Ha! Those are some good interview nerves right there
I have so many derpy stories like that hahaha.
The way this story was starting out, I actually thought it was going to go a bit differently. It sounded JUST like something that happened to me on the interview trail (where the funniest part began with a handshake). I hadn't shared the story here because it didn't fit under "worst interview answers" on my part..... but it definitely fit under worst interview experience! I feel like y'all need to hear the story.
So I was interviewing for an MD/PhD program. The interview started off by asking me about my research, which is classic. I answered her question. She then asked me about a very small portion of the research that was shipped off to another laboratory, and asked a very specific mechanistic question about how they tested my sample. I knew though that I should be prepared to explain things even if I didn't do them myself, so fortunately, I felt like I could answer this question at least to the best of my ability. However, the interviewer just kept repeating the question at me. There was a language barrier between the two of us, so I wasn't sure if that's what was happening, or if perhaps I wasn't giving the answer she was looking for. Eventually she just 'told' me the answer (which was on a more basic level than what I was trying to go for in my answer, so I responded with, "Oh I see, my apologies! Yes, I understand that ____) and I elaborated just a tiny bit to show that I saw my mistake and understood the subject a little. I felt like that was the right approach at the time.

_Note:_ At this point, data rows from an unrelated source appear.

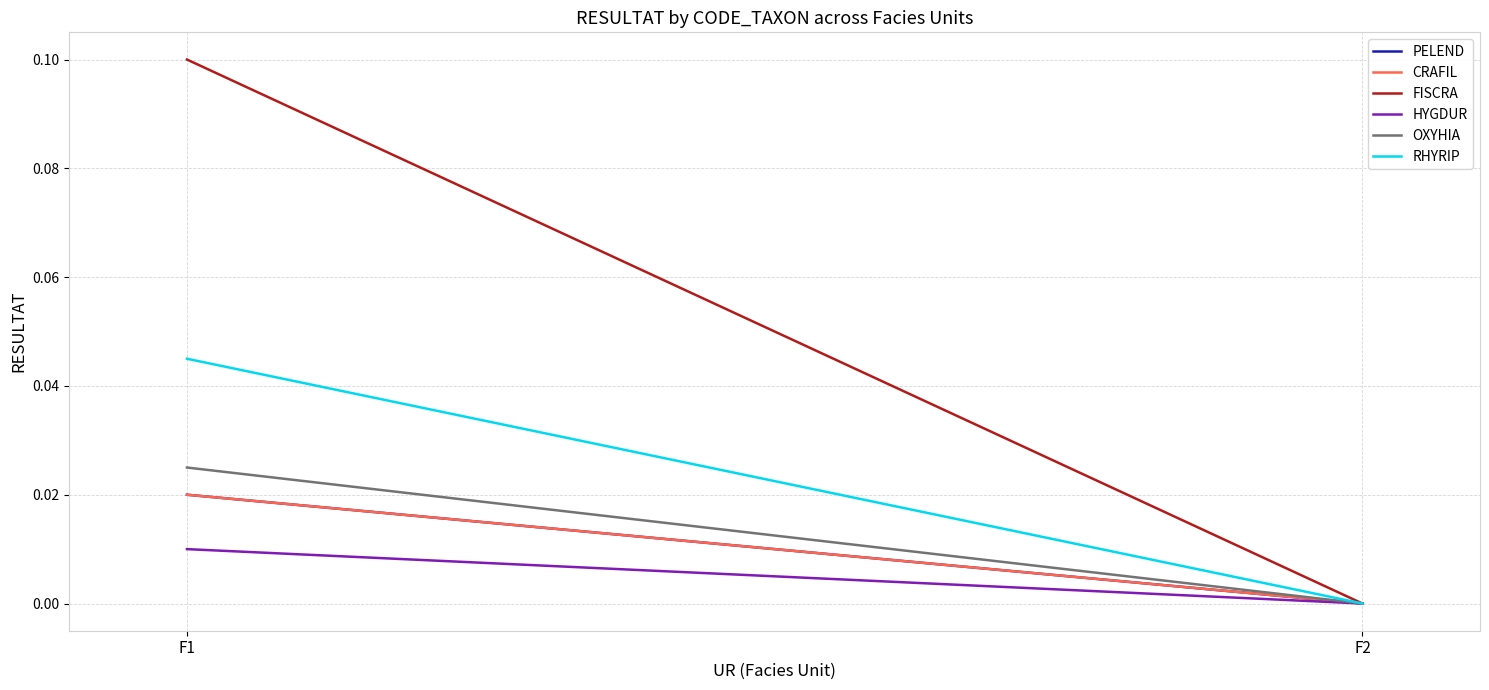

Rank the series at F2 from lowest to highest value.

PELEND, CRAFIL, FISCRA, HYGDUR, OXYHIA, RHYRIP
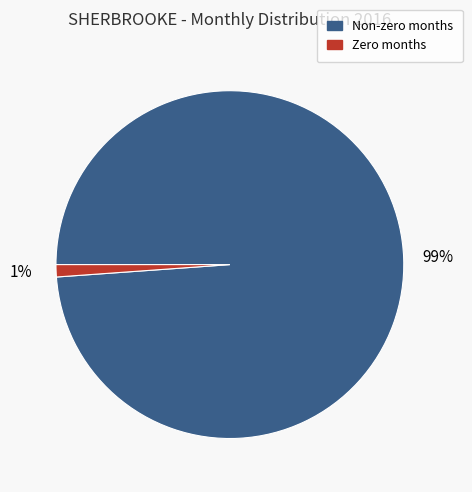

Do Non-zero months and Zero months together represent more than half of the pie?

Yes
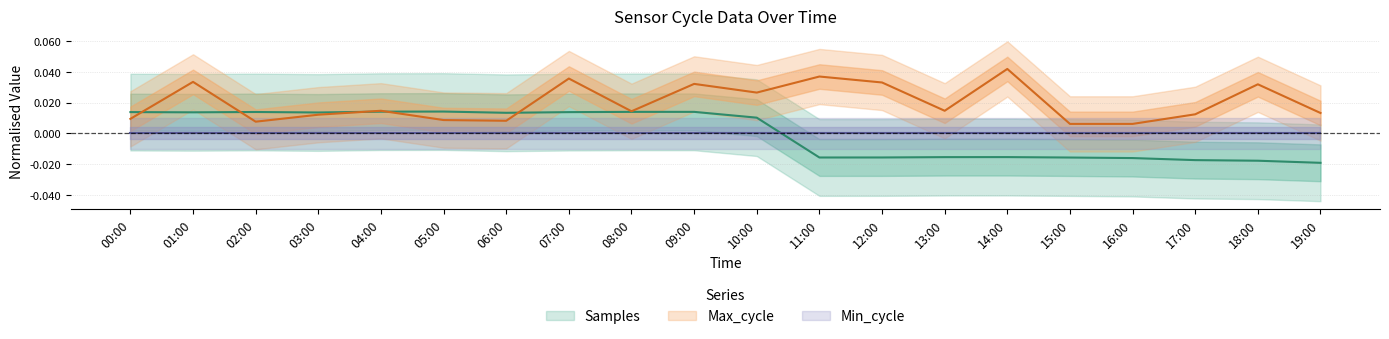

Is this an area chart (filled region under the line)?

No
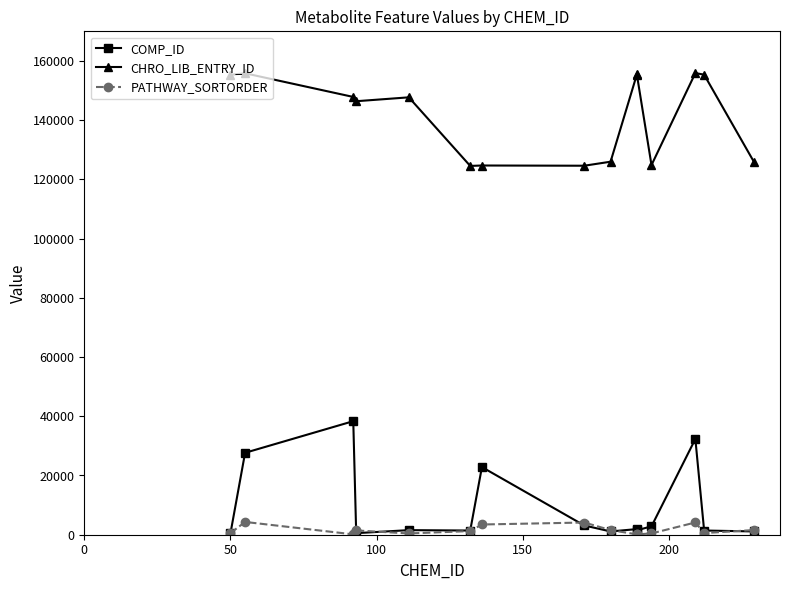

Does the chart have visible grid lines?

No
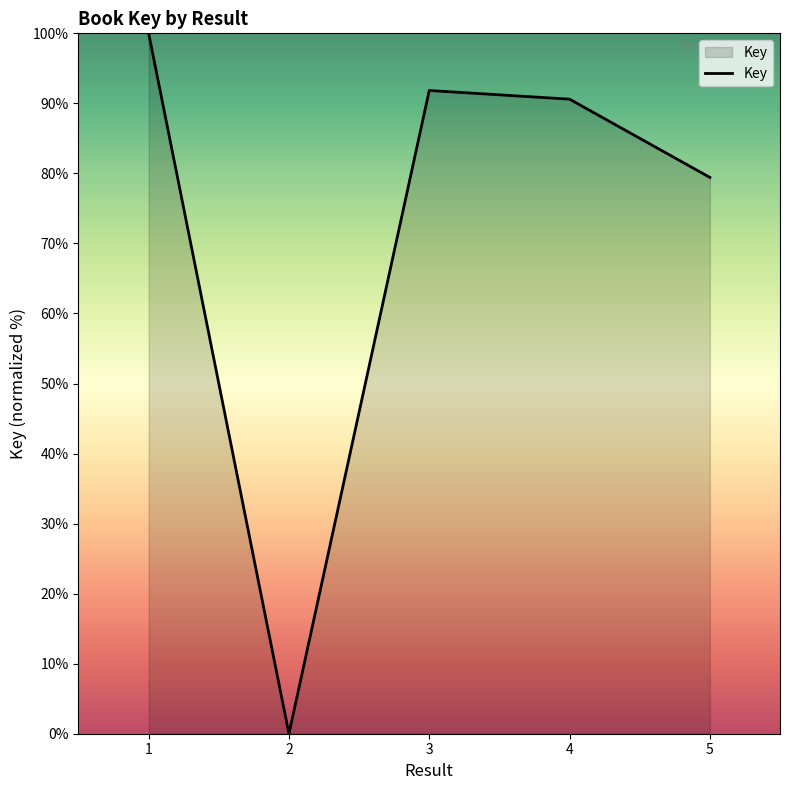

Which category has the lowest value across all series?

2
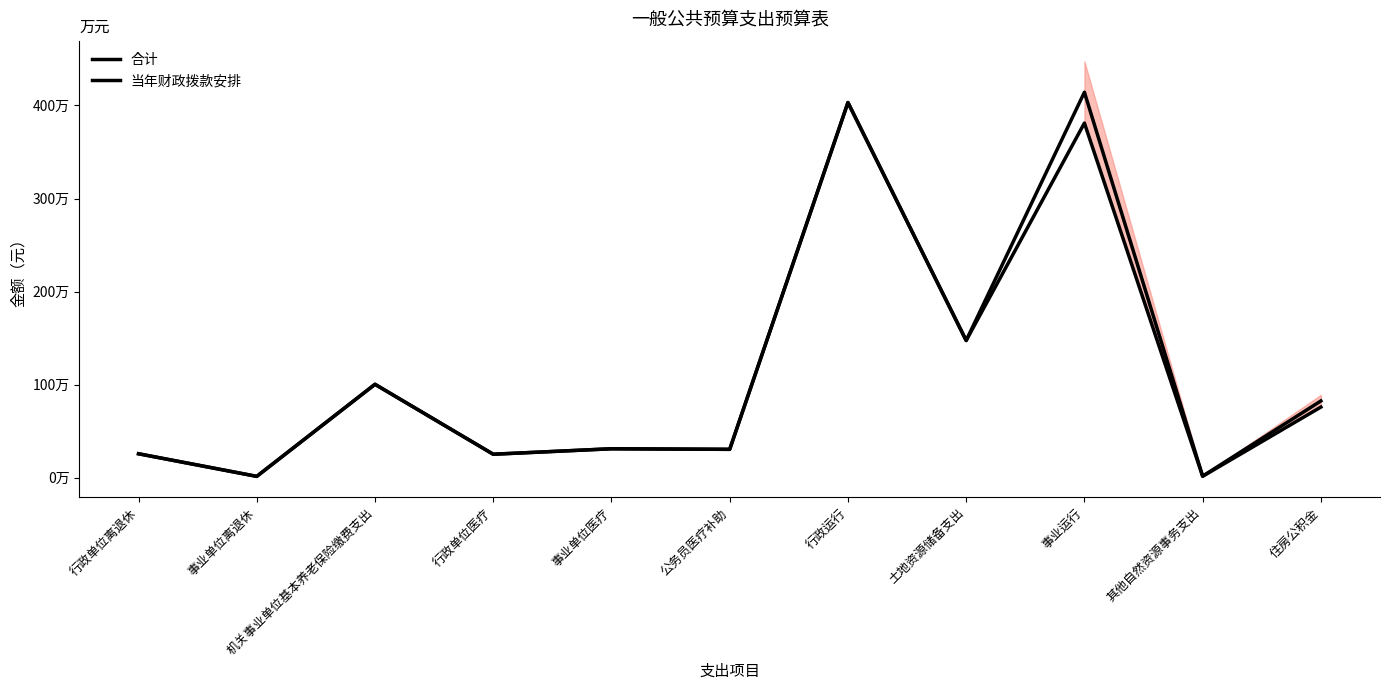

Which category has the highest value across all series?

事业运行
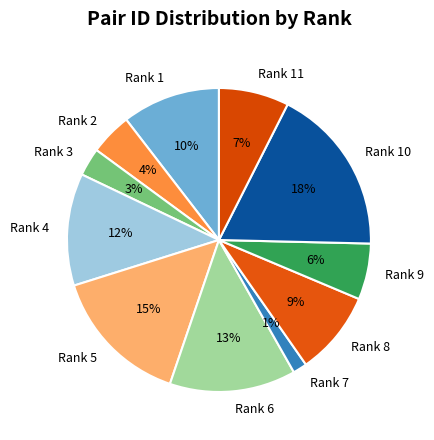

Combined, do Rank 11 and Rank 10 account for over 50%?

No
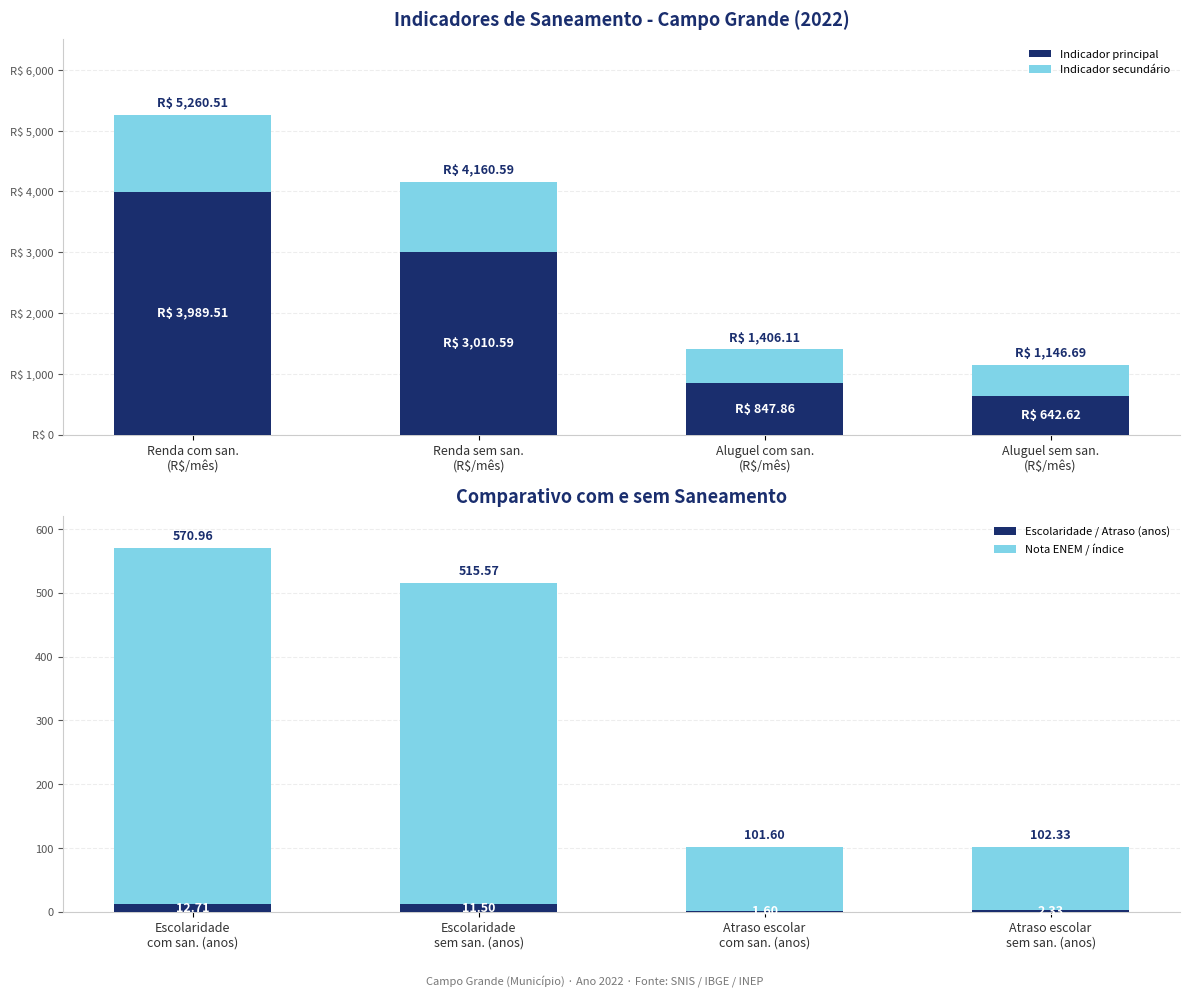

What is the sum of all Escolaridade / Atraso (anos) values?

28.1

I'm not sure if that is what set her off, but from there on.... the interview was a DISASTER. The interviewer spent the next 15-20 minutes telling me that I personally couldn't understand what was involved in PhD life and that I didn't know how to be a researcher. It was very strange/uncomfortable. I kept my cool, let her just unload and tried to emphasize, maybe once or twice tried to add in a few things like, "Absolutely, I can only imagine how hard it will be and I started to see some of those issues during my 4 years of research at X, but I am hoping I will continue to learn more about the career and how I can improve if I have the opportunity to attend an MD/PhD program," while making sure I didn't come across as knowing it all about this career (because even a few years in, I definitely don't!!).
Eventually, the interviewer sighs and asks if I have any questions for her. I'm thinking,
wow, this interview has been so weirdly negative -- I'll throw her a softball so that we can change things to a more positive tone! So I mention the great research facilities I had seen so far at my visit and ask what she saw as the strengths of the institution and the research. She replies essentially that she hates her job, feels that the school doesn't support her field, etc. Yikes!!
I kept my composure entirely and just knew I was doing all I could in the situation, so I felt comfortable with how I handled things. Now, here's the part that fits in with your story above......
So finally, there is a knock on the door and the interview is over. I reach my hand out to the interviewer while saying, "Thank you so much, Dr. X.... It was such a pleasure to meet with you and I really appreciate your time."
Her response? "Well, we didn't get to choose who we interviewed."
Never in my life had I basically had an encounter that went, "It was so nice to meet you!" where the other person replied "Well I never wanted to meet you anyway!"